The gods of Olympus were no match for this particular very ancient monster, a son of Gaia, or Earth herself. He was as tall as the heavens and his eyes shot flames. Instead of fingers, he had 100 dragon’s heads sprouting from his hands.

None of the Olympians had the power to destroy the ghastly Typhon, or confront him, not alone, and he tried to kill them every chance he got. For a time, all they could do was flee, often by transforming themselves into animals, and Aphrodite and Eros, in this case, transformed themselves into fish and swam away.

Another version of the story says they dived into the river, and were rescued by two friendly fish that carried them to safety, and were later placed in the sky, their tails intertwined, to commemorate the day when Eros (Love) and Aphrodite (Beauty) were saved from a hideous fate.

Ultimately, Zeus managed to imprison the terrible Typhon beneath Mount Etna…and he is still very much alive down there to this day.

The Astrological Personality

There is no such thing in reality as THE Pisces personality and the same goes for all the zodiac sun signs. Your sun sign is an archetype, a keynote but of course it is not and never could be the whole story.

Pisces combines imagination with determination, charm with depth, and at times there is a certain passivity, even inertia, which may actually serve them very well at times, but may in some cases degenerate into a trap or a kind of darkness involving depression, alcohol or other substance misuse.

These individuals are talented, natural artists or musicians. They are famously loyal once committed, compassionate and sensitive.

Pisces has steel. This doesn’t get mentioned much, hardly ever, if at all, but Pisces has a quiet steel. They may tire, but they endure, and try taking them on, they may not say much, but watch their face harden, and, should you cross the line once too often, again, they may not say much, but you are gone.

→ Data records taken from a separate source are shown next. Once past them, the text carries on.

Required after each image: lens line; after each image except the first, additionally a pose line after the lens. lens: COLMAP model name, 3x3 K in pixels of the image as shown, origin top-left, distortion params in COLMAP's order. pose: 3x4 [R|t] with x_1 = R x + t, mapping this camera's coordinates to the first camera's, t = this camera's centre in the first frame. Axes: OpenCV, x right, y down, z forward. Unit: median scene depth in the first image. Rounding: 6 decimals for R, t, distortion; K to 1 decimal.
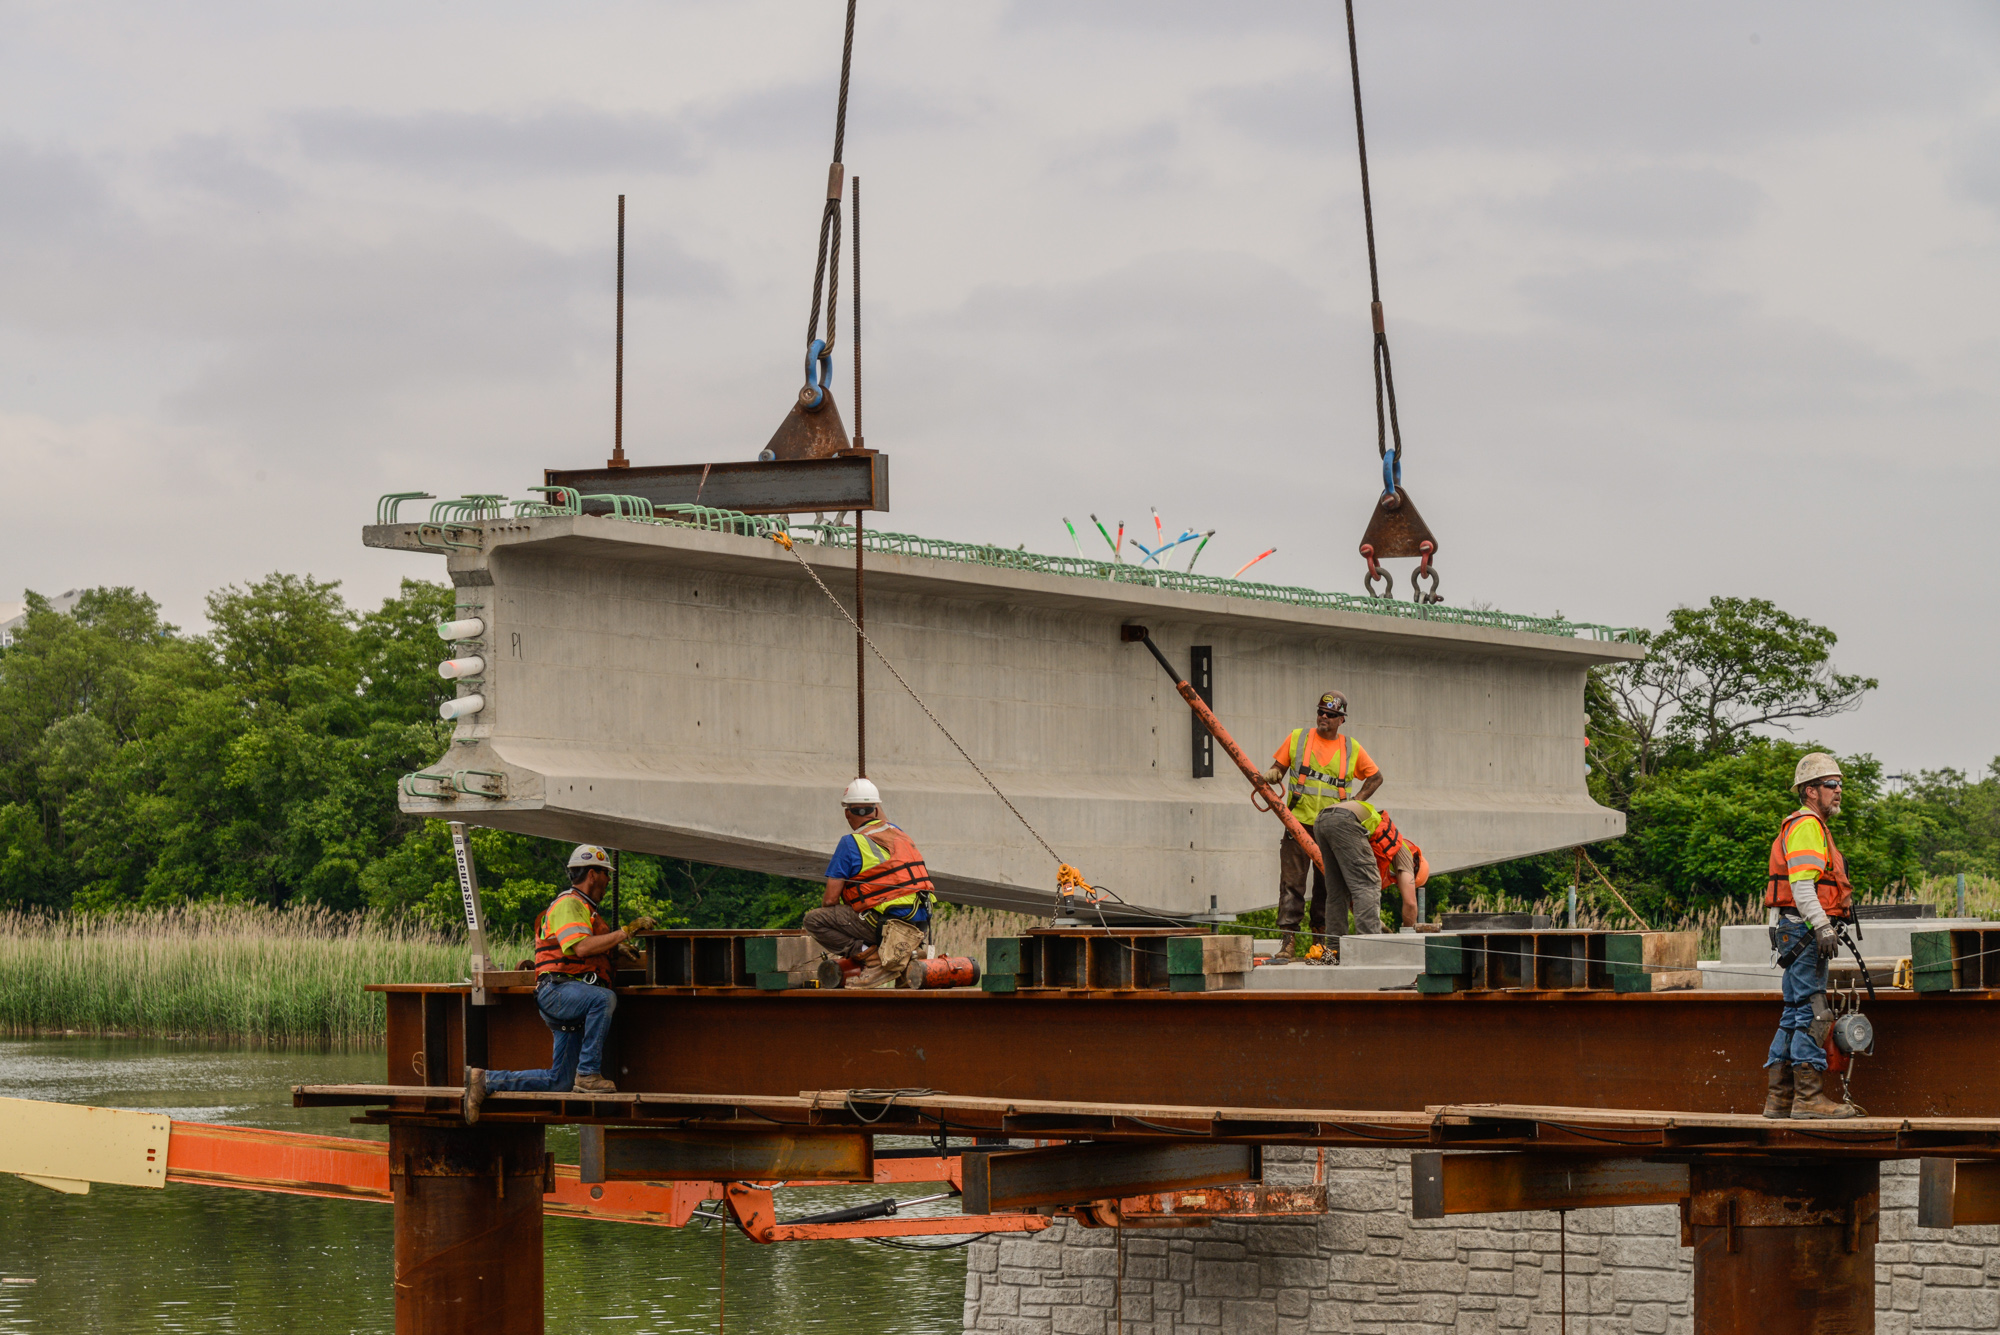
lens RADIAL K [[6732.2, 0, 908.2], [0, 6732.2, 732.7], [0, 0, 1]] dist [-1.078927, 0.000000]
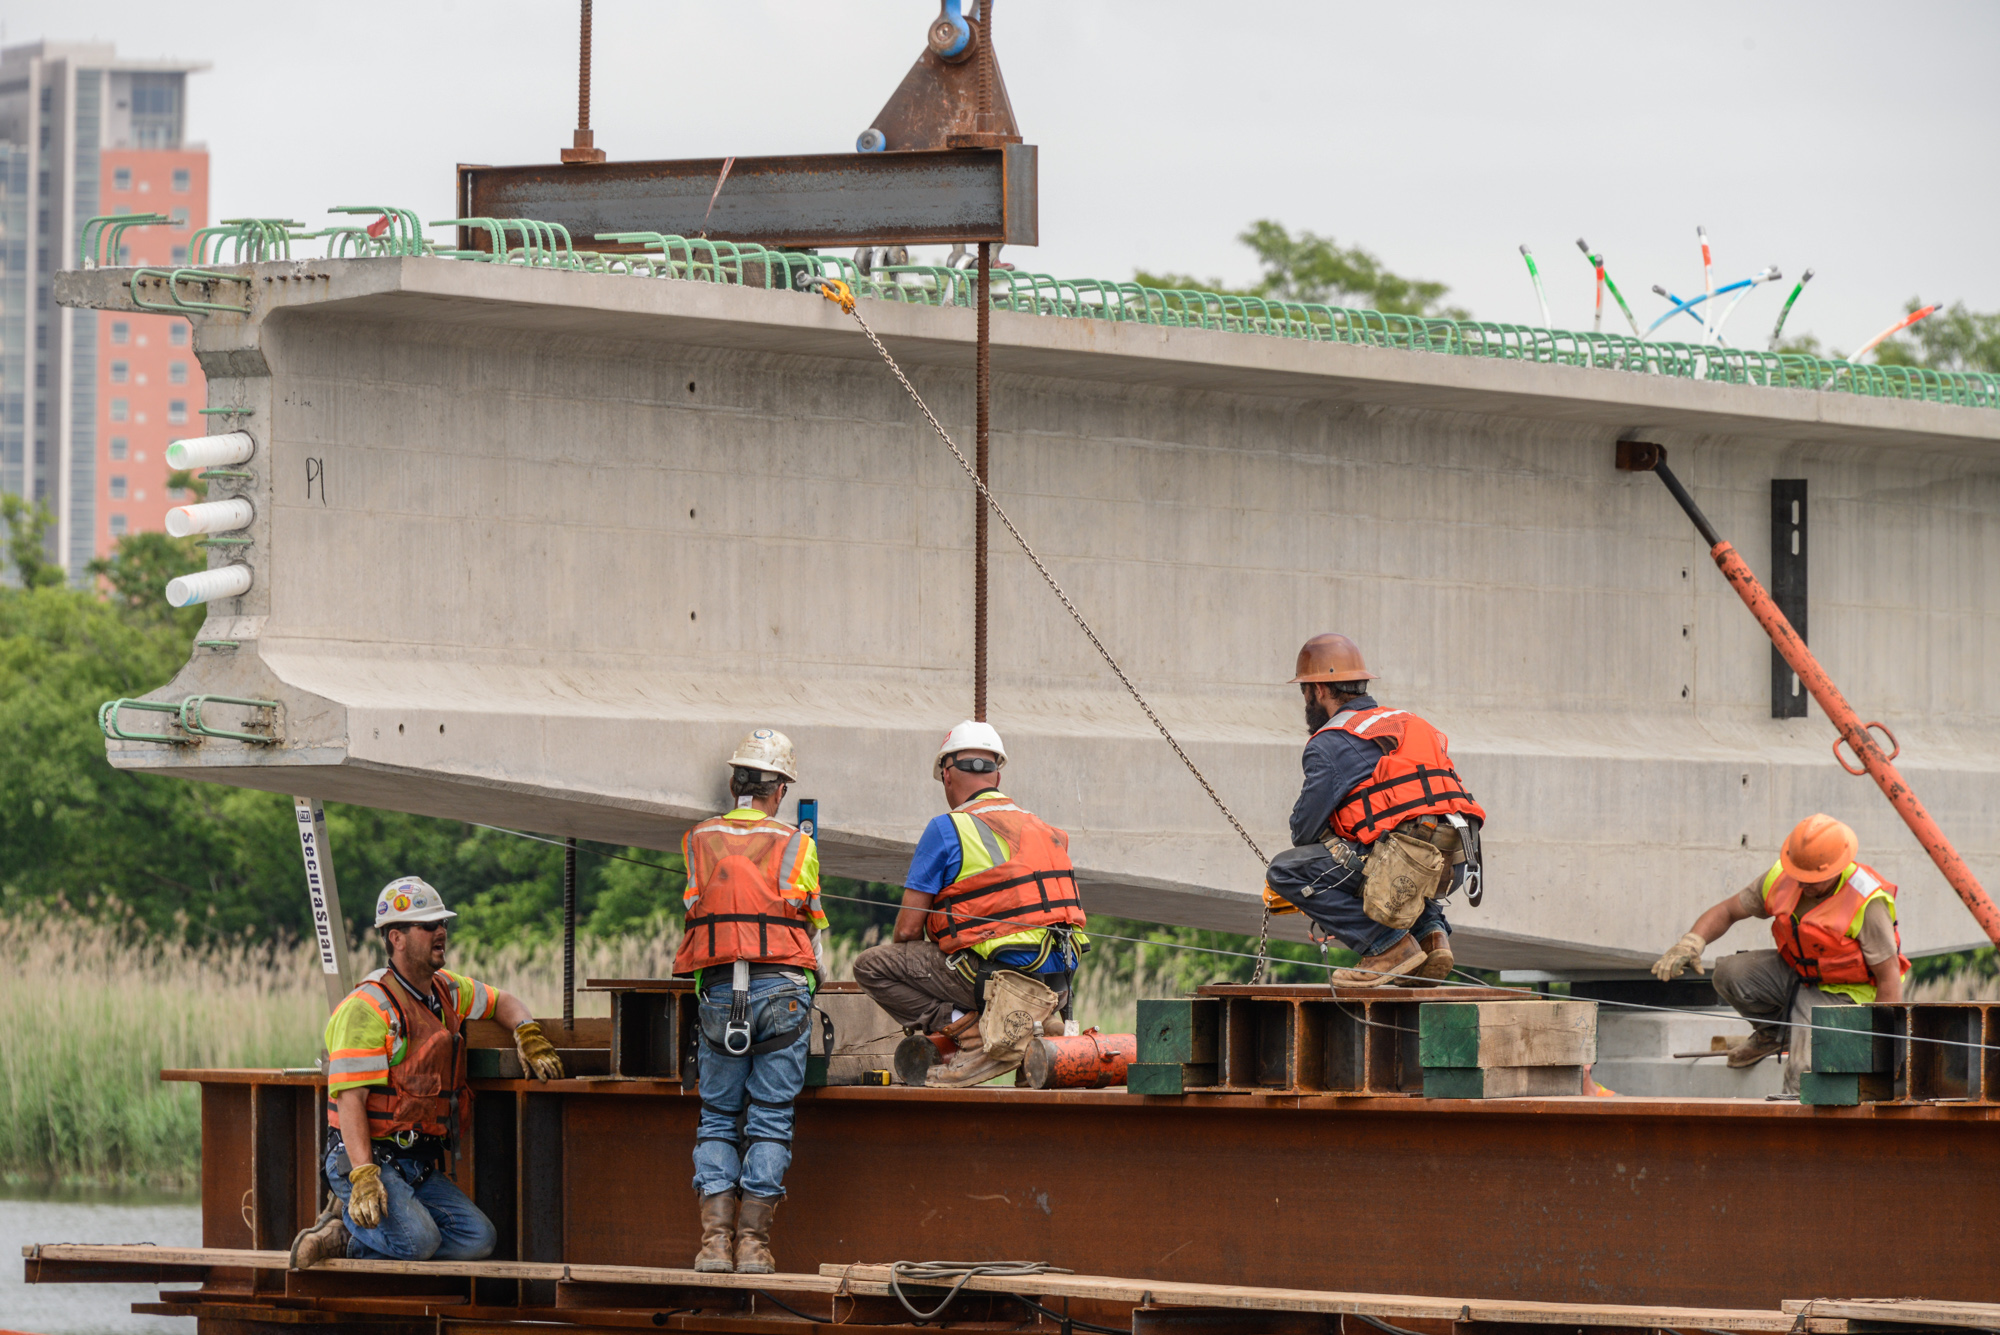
lens RADIAL K [[14204.6, 0, 1002.6], [0, 14204.6, 688.2], [0, 0, 1]] dist [-2.291579, 0.000000]
pose [[0.994746, 0.012366, -0.101626, 0.111185], [-0.011593, 0.999899, 0.008197, -0.005149], [0.101717, -0.006976, 0.994789, -0.179899]]
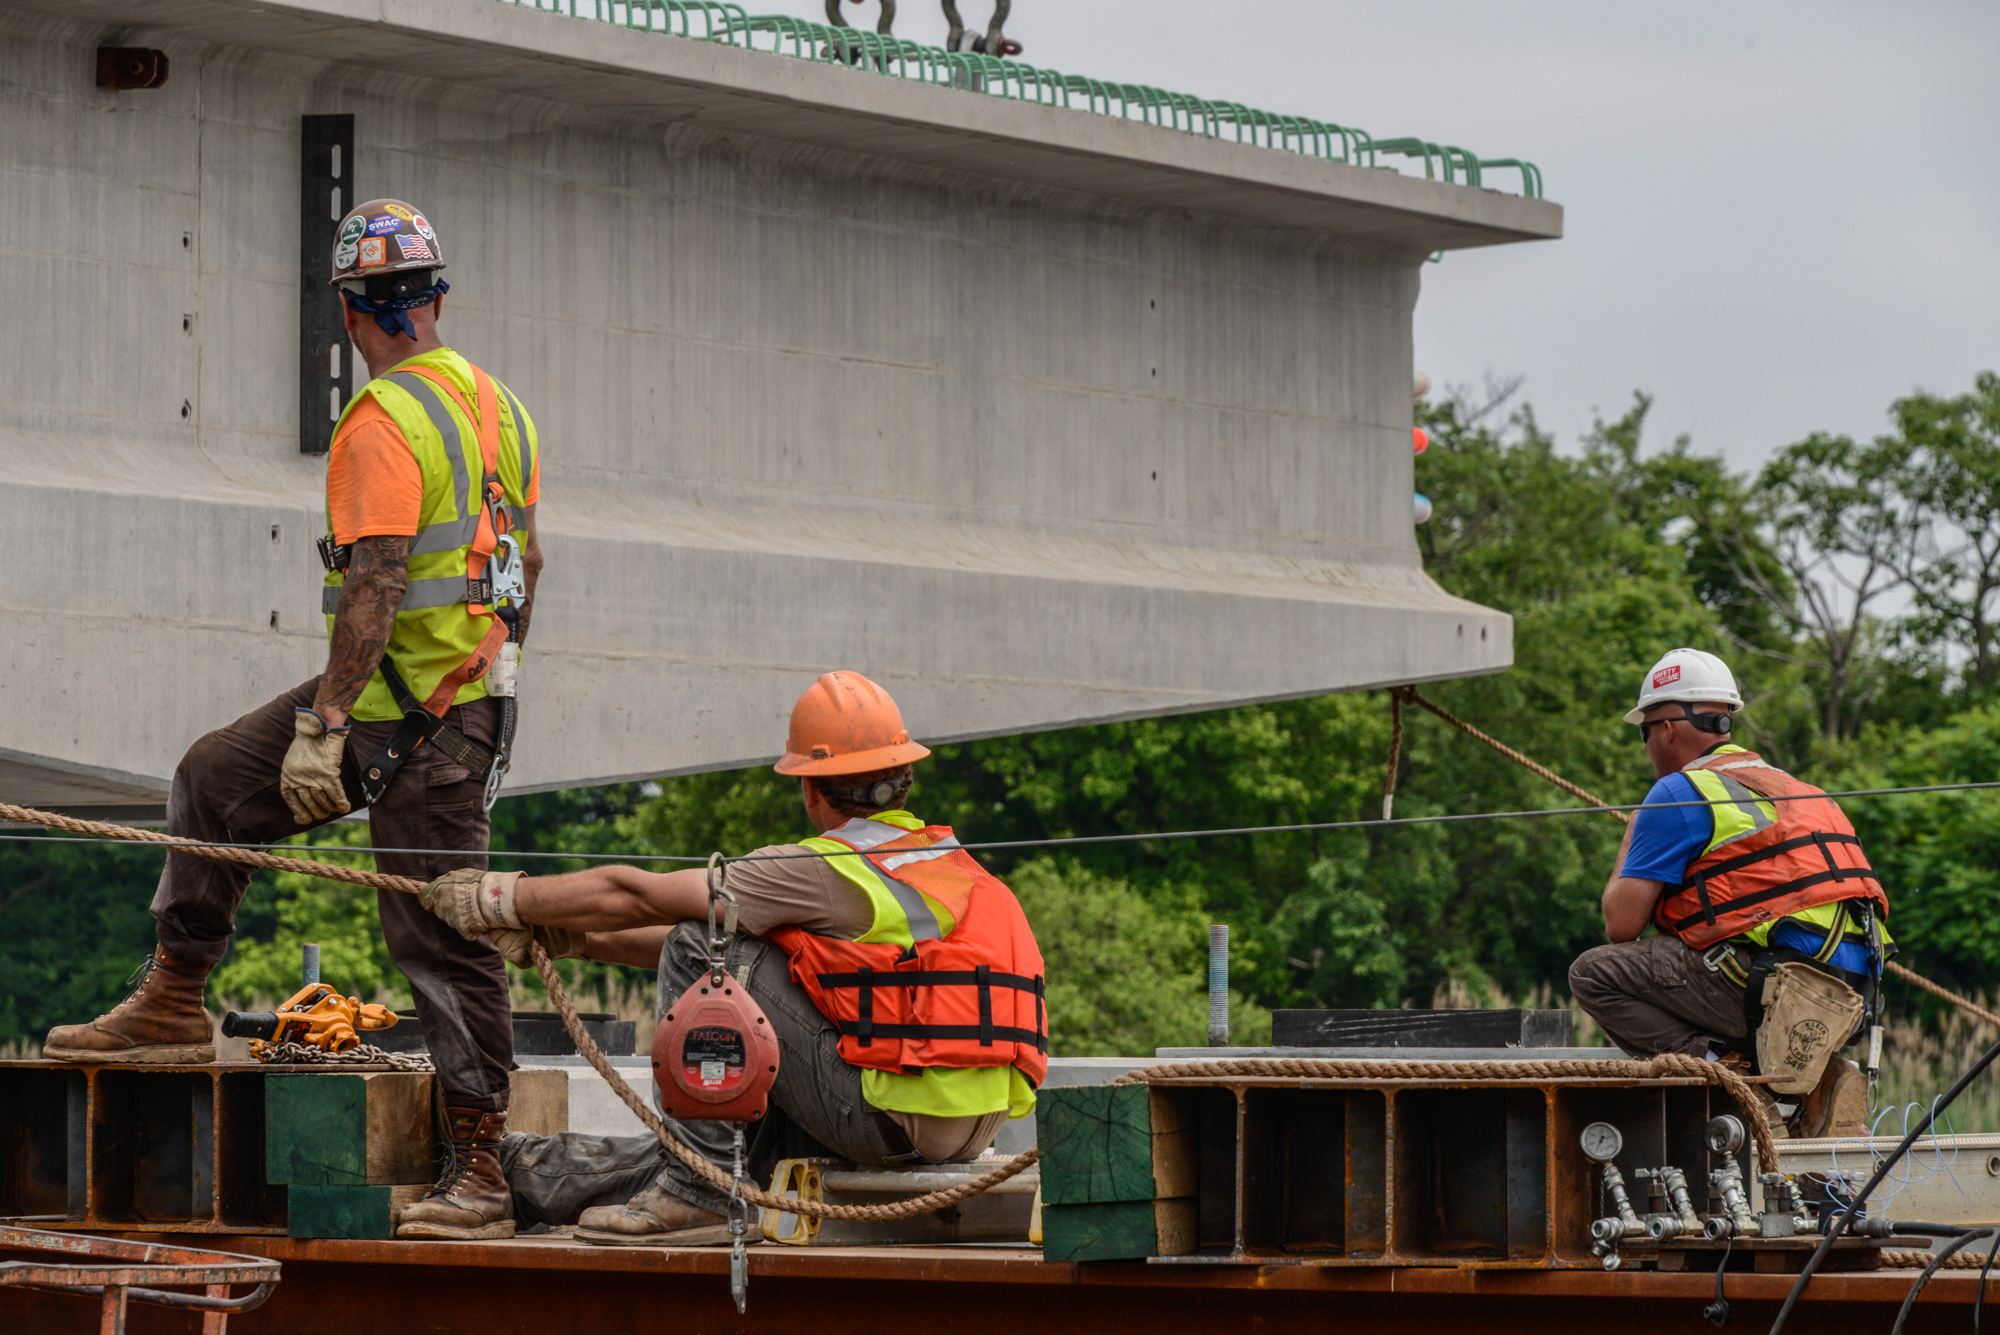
lens RADIAL K [[13045.7, 0, 811.0], [0, 13045.7, 690.8], [0, 0, 1]] dist [-1.701323, 0.000000]
pose [[0.999499, 0.013387, 0.028672, 0.057784], [-0.013481, 0.999904, 0.003058, 0.020317], [-0.028629, -0.003443, 0.999584, 0.284387]]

Their instincts are kindly, and they have a soft spot for the underdog. Where they demonstrate a lack of proper consideration for others, or undue stubbornness, it is not due to any lack of goodwill, but because they are not paying attention, too focused on their inner preoccupations.

Pisces Public Domain.jpg

Pisces needs variety, and structure must allow them room for a degree of autonomy. Many police officers, arbitrators and judges are born under Pisces, as well as artists and musicians. Administrative work, although Pisces can do it, is really not their sort of thing by and large.

Pisces can make excellent and approachable leaders of small teams, loyal to their staff. They will take on injustice, take on those superior in status, but Pisces, unlike, say Aquarius, confines their remit to action on an individual basis. Pisces are not temperamentally disposed to mount group actions, campaigns or crusades unless perhaps, they are early Pisces, born on the Aquarius cusp, but the later subjects of this sign, born close to the Aries cusp, are very much the ‘doers’ of Pisces.

Pisces is brave but their physical energy must be guarded. It can be erratic, and once depleted, is not always easily restored. If they are prone to headaches at the back of the head, there may be related bladder infections or other hidden issues. Pisces needs longer to recuperate from illnesses than some other signs. It needs plenty of rest, music and relaxation time near to rivers, ponds and sea.

Weaknesses – Depending on their other planetary placements, Pisces may be prone to falling prey to either wishful thinking, or gloom or unhealthy lifestyle habits, especially when struggling to recover and regroup from setbacks. Lacking a clear sense of purpose or direction, Pisces can drift loose from their cord, becoming detached and living too much in their own imaginary world.